Low throughput between vmWare hosts in vxlan topology - spurious retransmissions.
Got this weird case of low throughput between hosts. Seems to me, the problem starts when there are 3 outstanding packets in flight that are not full size. The receiver seems to acknowledge them first, then the rest of the packets. By that time the receiver has generated 3 duplicate ACK packets which triggers the sender re-transmit packets that were already acknowledged. Took a capture at both sides while running iperf. Throughput from A to B is low (around 1Gbps), B to A is ok. If we remove one leg of the port-channel on B side, throughput improves significantly. download packet captures
Have you ever tried to use the port-channel on B-side as an active-backup configuration instead of a load balancing configuration?
BTW you are facing real packet loss here, too!
Thanks Christian, we are not using active-standby port channels. Where do you see the packet loss? I see exactly the same number of sent and received packets at both sides:
yes you are right no loss, I was missled by my wireshark. -> Different story
But then I think you should try an active-standby setup as the out of order arrivals are slowing down your session. Or you can post the trace, where you disconnected one leg, so I can proof my assumption.

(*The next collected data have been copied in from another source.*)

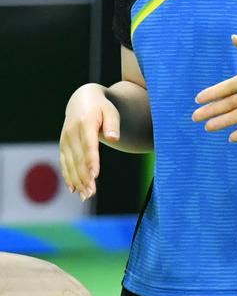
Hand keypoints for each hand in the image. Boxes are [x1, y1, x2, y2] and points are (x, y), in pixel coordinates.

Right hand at [60, 85, 119, 199]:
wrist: (81, 99)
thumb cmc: (101, 107)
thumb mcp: (111, 111)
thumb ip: (113, 124)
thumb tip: (115, 139)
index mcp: (85, 123)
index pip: (89, 145)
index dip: (91, 161)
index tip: (95, 175)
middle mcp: (72, 133)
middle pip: (78, 158)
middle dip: (84, 177)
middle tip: (91, 193)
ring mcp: (65, 140)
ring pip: (70, 163)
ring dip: (77, 180)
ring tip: (86, 196)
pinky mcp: (63, 145)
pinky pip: (64, 163)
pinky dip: (68, 176)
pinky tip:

Captures with one of the port channel legs down.
It seems odd that in certain times the receiver only acks packets that are not full length size (and out of order) even though other packets arrived before that. Looks like some sort of buffering to me, for example packet # 68737 (dup ack #3) on the receiver side, the sack field is: SACK: 2996108614-2996109446 2996103990-2996104270 2996058358-2996059102, which are not full size.Then in the next 6 packets the receiver acknowledges the previously received full size packets, but by that time it is too late the sender received 3 dup acks and re-sends the "missing" segment, marked as spurious transmission in Wireshark.